Posted 11/3/2019 4:03 PM (GMT -6)
Borrelia is a very crafty family of bacteria. I have a grudging respect for them. They can convert to their cell wall-deficient form to evade your immune system and antibiotics, which kill by breaking cell walls. They can corkscrew themselves into your tissues to escape from antibiotics in your blood stream. They form biofilms to protect themselves. And most annoyingly, they can form dormant cysts that can hang out inside of you for decades while you live comfortably symptom-free and then pounce back to life when you are weakened by a stressful event or unrelated illness. So crafty!
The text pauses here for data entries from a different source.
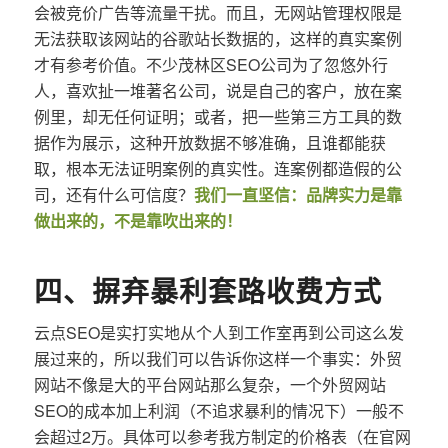
会被竞价广告等流量干扰。而且，无网站管理权限是
无法获取该网站的谷歌站长数据的，这样的真实案例
才有参考价值。不少茂林区SEO公司为了忽悠外行
人，喜欢扯一堆著名公司，说是自己的客户，放在案
例里，却无任何证明；或者，把一些第三方工具的数
据作为展示，这种开放数据不够准确，且谁都能获
取，根本无法证明案例的真实性。连案例都造假的公
司，还有什么可信度？
我们一直坚信：品牌实力是靠
做出来的，不是靠吹出来的！
四、摒弃暴利套路收费方式
云点SEO是实打实地从个人到工作室再到公司这么发
展过来的，所以我们可以告诉你这样一个事实：外贸
网站不像是大的平台网站那么复杂，一个外贸网站
SEO的成本加上利润（不追求暴利的情况下）一般不
会超过2万。具体可以参考我方制定的价格表（在官网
Pulsing lulls them into a false sense of security. They think that their attackers are gone and will reemerge and replicate and circulate, making themselves available for killing. People typically pulse with more than one type of antibiotic, I believe, in order to address various forms. Some antibiotics are bacteriostatic (meaning they keep the bacteria from replicating) while others are bacteriocidal (meaning they kill bacteria) so sometimes people might be on bacteriostatic meds while their bodies stabilize from herxing or other issues. Also, sometimes people's bodies (especially guts) need time to recover from the antibiotics themselves, or to allow herxes to wane. (A bad enough herx can land you in the hospital and do damage, so it's not better for you to kill if your system can't handle it. Slow and steady!)
Others will have more insight, I'm sure, but this is my understanding of some of the reasons that some LLMDs are proponents of a pulsing treatment schedule with pharmaceutical antibiotics (and sometimes herbal antimicrobials as well).